DESCRIPTION OF THE TASK: Extract, exactly as written, the line that contains "Calculateur de parpaings (gratuit)" and all lines after it through the end of the records. Omit pictures.
*** INFORMATION GIVEN Section Begins ***
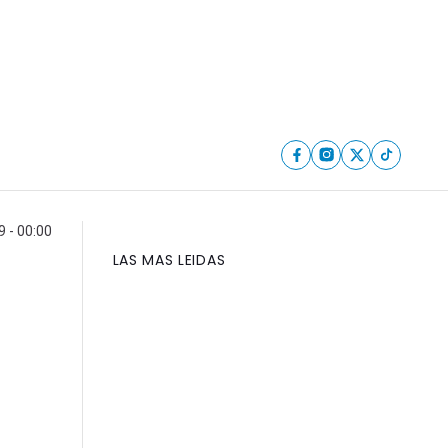
9 - 00:00
LAS MAS LEIDAS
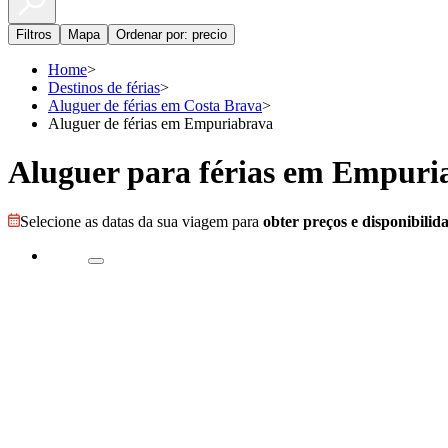
Filtros
Mapa
Ordenar por: precio
Home
>
Destinos de férias
>
Aluguer de férias em Costa Brava
>
Aluguer de férias em Empuriabrava
Aluguer para férias em Empuri
Selecione as datas da sua viagem para
obter preços e disponibilid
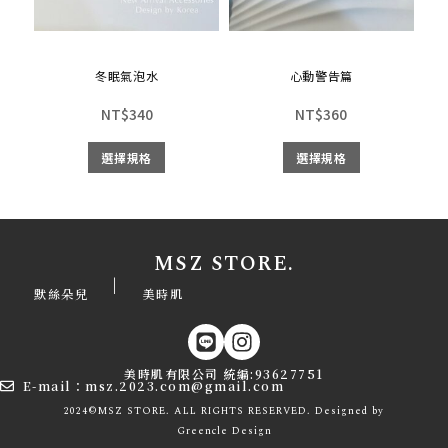
冬眠氣泡水
心動警告篇
NT$
340
NT$
360
選擇規格
選擇規格
MSZ STORE.
|
默絲朵兒
美時肌
美時肌有限公司 統編:93627751
E-mail：msz.2023.com@gmail.com
2024©MSZ STORE. ALL RIGHTS RESERVED. Designed by
Greencle
Design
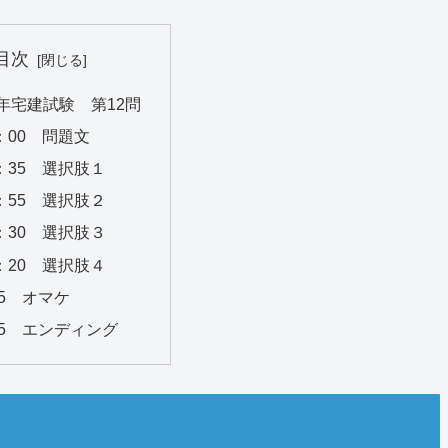
目次
年宅建試験 第12問
：00 問題文
7：35 選択肢１
3：55 選択肢２
7：30 選択肢３
5：20 選択肢４
35 オマケ
15 エンディング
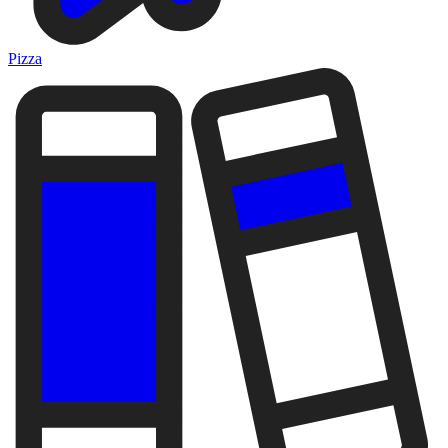
Pizza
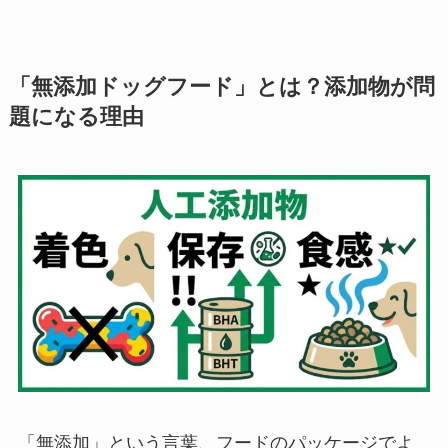
「無添加ドッグフード」とは？添加物が問
題になる理由
「無添加」という言葉、フードのパッケージでよ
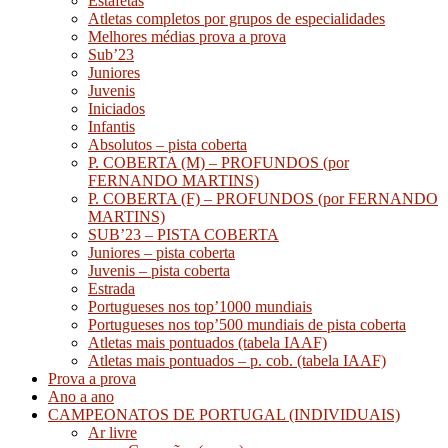
Estafetas
Atletas completos por grupos de especialidades
Melhores médias prova a prova
Sub’23
Juniores
Juvenis
Iniciados
Infantis
Absolutos – pista coberta
P. COBERTA (M) – PROFUNDOS (por
FERNANDO MARTINS)
P. COBERTA (F) – PROFUNDOS (por FERNANDO
MARTINS)
SUB’23 – PISTA COBERTA
Juniores – pista coberta
Juvenis – pista coberta
Estrada
Portugueses nos top’1000 mundiais
Portugueses nos top’500 mundiais de pista coberta
Atletas mais pontuados (tabela IAAF)
Atletas mais pontuados – p. cob. (tabela IAAF)
Prova a prova
Ano a ano
CAMPEONATOS DE PORTUGAL (INDIVIDUAIS)
Ar livre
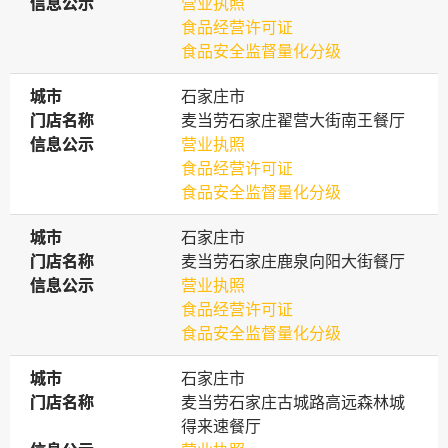
信息公示
信息公示
营业执照
食品经营许可证
食品安全监督量化分级
城市
城市
石家庄市
门店名称
门店名称
麦当劳石家庄翟营大街南王餐厅
信息公示
信息公示
营业执照
食品经营许可证
食品安全监督量化分级
城市
城市
石家庄市
门店名称
门店名称
麦当劳石家庄鹿泉向阳大街餐厅
信息公示
信息公示
营业执照
食品经营许可证
食品安全监督量化分级
城市
城市
石家庄市
门店名称
门店名称
麦当劳石家庄古城路高远森林城
得来速餐厅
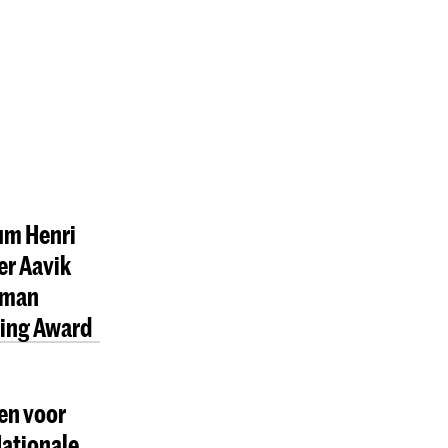
m Henri
er Aavik
rman
ing Award
en voor
ationale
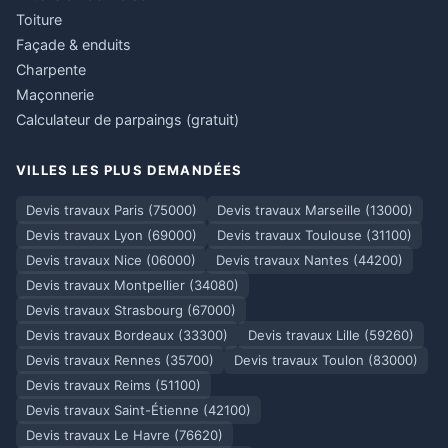
Toiture
Façade & enduits
Charpente
Maçonnerie
Calculateur de parpaings (gratuit)
VILLES LES PLUS DEMANDÉES
Devis travaux Paris (75000)
Devis travaux Marseille (13000)
Devis travaux Lyon (69000)
Devis travaux Toulouse (31100)
Devis travaux Nice (06000)
Devis travaux Nantes (44200)
Devis travaux Montpellier (34080)
Devis travaux Strasbourg (67000)
Devis travaux Bordeaux (33300)
Devis travaux Lille (59260)
Devis travaux Rennes (35700)
Devis travaux Toulon (83000)
Devis travaux Reims (51100)
Devis travaux Saint-Étienne (42100)
Devis travaux Le Havre (76620)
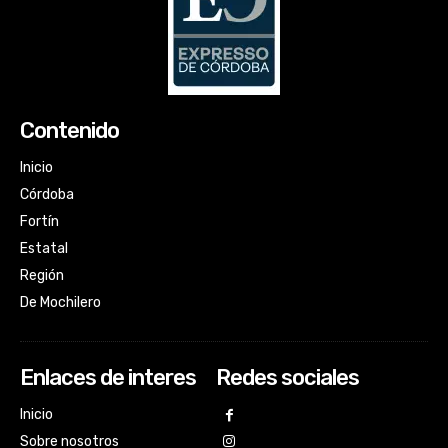
Contenido
Inicio
Córdoba
Fortín
Estatal
Región
De Mochilero
Enlaces de interes
Redes sociales
Inicio
Sobre nosotros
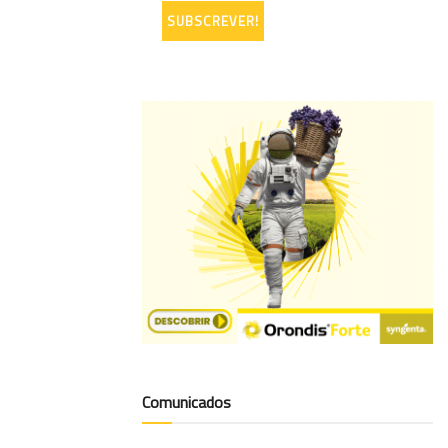
Comunicados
*** INFORMATION GIVEN Section Ends ***
TASK RESULT:
Calculateur de parpaings (gratuit)
VILLES LES PLUS DEMANDÉES
Devis travaux Paris (75000)
Devis travaux Marseille (13000)
Devis travaux Lyon (69000)
Devis travaux Toulouse (31100)
Devis travaux Nice (06000)
Devis travaux Nantes (44200)
Devis travaux Montpellier (34080)
Devis travaux Strasbourg (67000)
Devis travaux Bordeaux (33300)
Devis travaux Lille (59260)
Devis travaux Rennes (35700)
Devis travaux Toulon (83000)
Devis travaux Reims (51100)
Devis travaux Saint-Étienne (42100)
Devis travaux Le Havre (76620)
Contenido
Inicio
Córdoba
Fortín
Estatal
Región
De Mochilero
Enlaces de interes
Redes sociales
Inicio
Sobre nosotros
Comunicados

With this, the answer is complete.